Data deduplication is not the only way to improve the efficiency of primary storage. Another aspect to data deduplication is when compression is accomplished. Compression can at times produce greater storage savings than deduplication, when used in data sets with variable amounts of empty space (such as databases) and in large repositories of unstructured data with few duplicates but many file types that can be compressed.
Compression occurs with either inline or postprocessing as the most common options. ZFS features inline deduplication, where duplicate chunks are identified and removed before they are written to the back-end disk drives of the array. The benefit of this is that data is immediately compressed, unlike the postprocess technique that requires additional disk space to hold all the data and have it deduplicated by a scheduled process later.
Advantages Inline Compression
- Improved IO efficiency – reduce write time
- Reduce overall storage footprint
- Increased internal bandwidth of the array
- 1.2 – 3.8 compression ratios
- 12.5% compression threshold to prevent data inflation
In a ZFS storage solution shares can optionally compress data before writing to the storage pool, allowing for greater storage utilization at the expense of increased CPU utilization. Four levels of compression are offered, allowing users to choose from the fastest compression (which works in simple
inputs but with lesser CPU resources) to the best compression (highest compression but consumes a more CPU resources). If compression doesn’t yield a minimum amount of space savings, then the process is aborted in order to avoid timely decompression when the data is being read back. If implemented with deduplication, the data is first compressed and then deduplicated.
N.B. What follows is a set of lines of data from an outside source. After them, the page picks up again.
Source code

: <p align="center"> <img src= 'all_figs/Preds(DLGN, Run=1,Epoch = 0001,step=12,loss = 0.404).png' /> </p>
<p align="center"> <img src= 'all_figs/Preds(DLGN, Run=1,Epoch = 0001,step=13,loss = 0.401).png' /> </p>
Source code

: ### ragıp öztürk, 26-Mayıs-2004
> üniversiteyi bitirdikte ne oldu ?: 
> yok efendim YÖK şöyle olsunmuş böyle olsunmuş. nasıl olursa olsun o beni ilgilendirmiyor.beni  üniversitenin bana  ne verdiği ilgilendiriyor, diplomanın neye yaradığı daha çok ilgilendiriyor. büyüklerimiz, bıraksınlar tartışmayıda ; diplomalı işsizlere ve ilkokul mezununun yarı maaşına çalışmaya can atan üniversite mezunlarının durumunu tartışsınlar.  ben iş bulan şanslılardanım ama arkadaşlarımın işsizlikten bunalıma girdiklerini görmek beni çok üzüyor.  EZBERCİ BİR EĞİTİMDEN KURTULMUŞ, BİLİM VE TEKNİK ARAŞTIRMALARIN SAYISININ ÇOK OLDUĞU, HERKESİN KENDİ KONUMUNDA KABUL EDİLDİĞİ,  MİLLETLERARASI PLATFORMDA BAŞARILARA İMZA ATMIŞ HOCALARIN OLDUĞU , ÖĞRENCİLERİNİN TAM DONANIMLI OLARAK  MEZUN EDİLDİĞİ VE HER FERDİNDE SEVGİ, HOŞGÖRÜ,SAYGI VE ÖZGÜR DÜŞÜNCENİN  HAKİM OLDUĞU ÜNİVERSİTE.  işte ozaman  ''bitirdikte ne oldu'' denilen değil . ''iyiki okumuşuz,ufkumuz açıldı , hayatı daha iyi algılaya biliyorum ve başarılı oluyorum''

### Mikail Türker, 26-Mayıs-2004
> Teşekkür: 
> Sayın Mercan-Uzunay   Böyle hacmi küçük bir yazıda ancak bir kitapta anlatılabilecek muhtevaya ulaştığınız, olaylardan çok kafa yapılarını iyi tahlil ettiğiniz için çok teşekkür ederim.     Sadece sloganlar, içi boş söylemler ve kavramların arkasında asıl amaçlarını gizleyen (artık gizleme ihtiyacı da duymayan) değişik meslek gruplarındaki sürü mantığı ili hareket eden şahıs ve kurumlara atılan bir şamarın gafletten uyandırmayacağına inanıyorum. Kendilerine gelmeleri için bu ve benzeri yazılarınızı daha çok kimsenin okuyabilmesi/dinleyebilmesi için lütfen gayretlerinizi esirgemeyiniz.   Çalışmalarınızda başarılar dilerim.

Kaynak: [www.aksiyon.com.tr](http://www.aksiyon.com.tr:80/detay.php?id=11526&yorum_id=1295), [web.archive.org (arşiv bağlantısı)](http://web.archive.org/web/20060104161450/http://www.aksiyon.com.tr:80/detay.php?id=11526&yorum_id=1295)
Typical Data Compression Ranges
Office File share docs 1.2 – 1.6
Messaging databases 1.2 – 1.8
Structured databases 1.5 – 2.1
Virtual machine images 1.5 – 3.0
HTML files 1.6 – 2.0
Uncompressed Images 1.9 – 3.5
Executables 2.0 – 2.4
Uncompressed Videos 2.2 – 3.8
As with deduplication, data compression can improve the performance of data protection by replicating, backing up, and restoring the data in its compressed form. Given all of this, there is very little reason to not be using compression for all your data; there is minimal downside, and a significant upside with most applications.